I spend a great deal of time working on the web site as part of my contribution to the KSA, MTSU, and the Nashville Kurdish community. Because much of what I am learning in the classroom has to do with computer programming, I can adapt that knowledge to real-world experience. I just built a searchable directory on the site so our members can reach out to one another in myriad ways. I have enjoyed experimenting with what I am learning in class and what I tech myself to benefit the community at large.

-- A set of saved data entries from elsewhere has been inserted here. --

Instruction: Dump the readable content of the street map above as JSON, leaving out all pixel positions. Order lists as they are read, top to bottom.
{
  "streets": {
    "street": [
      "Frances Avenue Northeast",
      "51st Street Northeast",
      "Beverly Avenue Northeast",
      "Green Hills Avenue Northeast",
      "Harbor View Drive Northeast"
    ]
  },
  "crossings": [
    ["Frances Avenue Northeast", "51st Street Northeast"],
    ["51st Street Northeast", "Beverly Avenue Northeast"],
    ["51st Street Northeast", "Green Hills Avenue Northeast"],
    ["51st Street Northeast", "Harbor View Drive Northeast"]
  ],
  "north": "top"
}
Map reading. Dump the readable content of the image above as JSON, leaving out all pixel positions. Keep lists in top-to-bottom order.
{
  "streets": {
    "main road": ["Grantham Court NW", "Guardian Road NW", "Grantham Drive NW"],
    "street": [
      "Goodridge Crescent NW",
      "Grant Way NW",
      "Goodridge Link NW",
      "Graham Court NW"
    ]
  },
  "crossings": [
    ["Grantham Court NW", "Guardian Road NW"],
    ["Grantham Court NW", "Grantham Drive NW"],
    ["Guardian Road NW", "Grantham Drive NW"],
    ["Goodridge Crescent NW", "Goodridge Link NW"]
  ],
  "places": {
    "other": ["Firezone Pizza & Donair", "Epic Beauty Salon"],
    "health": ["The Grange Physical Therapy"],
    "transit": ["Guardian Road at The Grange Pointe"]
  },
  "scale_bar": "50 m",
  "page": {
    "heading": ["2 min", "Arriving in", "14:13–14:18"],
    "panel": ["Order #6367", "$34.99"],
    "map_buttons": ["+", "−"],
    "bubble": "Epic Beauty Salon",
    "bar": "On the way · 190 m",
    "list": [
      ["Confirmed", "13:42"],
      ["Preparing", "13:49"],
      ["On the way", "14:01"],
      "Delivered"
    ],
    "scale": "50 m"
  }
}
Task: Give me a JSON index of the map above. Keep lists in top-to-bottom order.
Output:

Family is a rich part of our culture and heritage. We were raised with the understanding and belief that family is an unbreakable unit. I live with my family in Nashville and it is a good thing. I don't get into any trouble and I can spend time studying that I might not otherwise. I work at Opryland on the weekends, so I have learned to budget my time well. My family understands that my major and degree are important to me and require a great deal of time in the computer labs on campus. So at times, I might spend more time on campus than they would like, but they understand that my education is vital to my life goals.

When I graduate form MTSU, I would like to use the skills I have learned to help the Kurdish people. I would like to find a way - either here or there - to help other Kurds advance. In a perfect world, I would like to go back home to the Middle East and use my programming skills to help build a security network. I know my skills will translate well in many areas and I truly want to make a difference.

I'm Shevan Murat and I'm one! Come to Middle Tennessee State University and be one of Tennessee's best, too. You'll be glad you did.